At this year's British Educational Research Association conference David Budge discovers that 42 is not the answer and Maureen O'Connor reports on the pick of the papers at an event that remained upbeat in the face of criticism.
Secondary schools have not taken on board the Elton Report's view that school discipline would improve if the timetable included five-minute gaps between lessons for movement around school.
Ian Copeland of Reading University has found that punctuality is still just as much a problem in schools as it was when the Elton Committee reported in 1989. It is made worse because no time is allowed for pupils and staff to change rooms.
"It appears almost taken for granted that pupils will be late following a PE session," Dr Copeland told the BERA conference.

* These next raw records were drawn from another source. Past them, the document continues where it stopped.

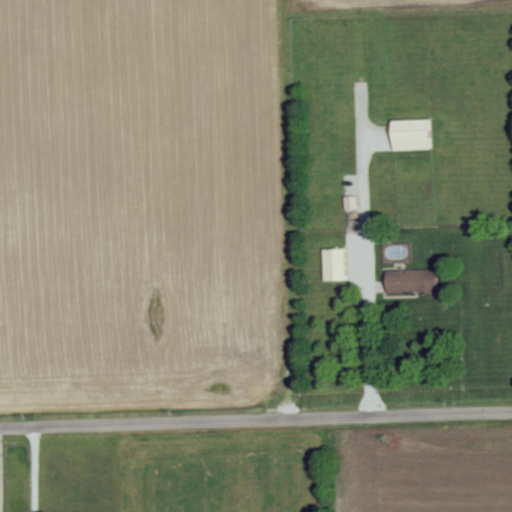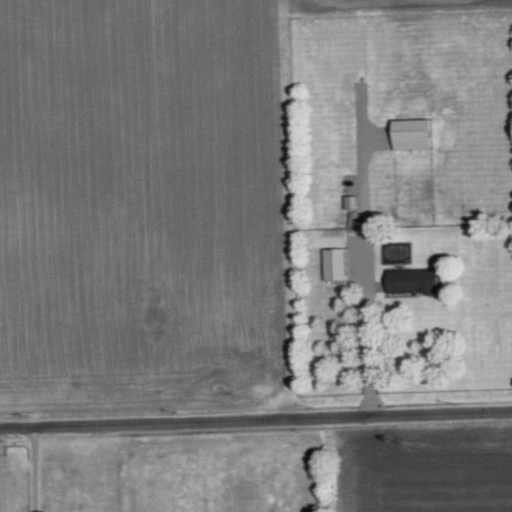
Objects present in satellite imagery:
building: (413, 135)
building: (336, 265)
building: (413, 281)
road: (370, 344)
road: (256, 420)
road: (36, 470)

Allowing "nil time" for lesson changes also wastes teachers' time, because they have to calm pupils down at the ragged start of every lesson. Teachers themselves are so rushed that they may ignore disciplinary problems on their way between rooms, concludes Dr Copeland, who studied 16 secondary schools.
Most of the teachers surveyed complained of the same disciplinary problems that Elton identified - talking out of turn, distracting other children and turning up late. But teachers now complain more often about pupils who submit homework late or not at all and about pupils' increasing reluctance to settle down at the beginning of lessons.
Physical violence was rare in the schools Dr Copeland studied, although there was concern about verbal abuse between pupils as well as that directed at staff. And teachers complained about being ground down by constant low-level misbehaviour.
"Discipline in schools after Elton" by Ian Copeland, Department of Education Studies and Management, University of Reading.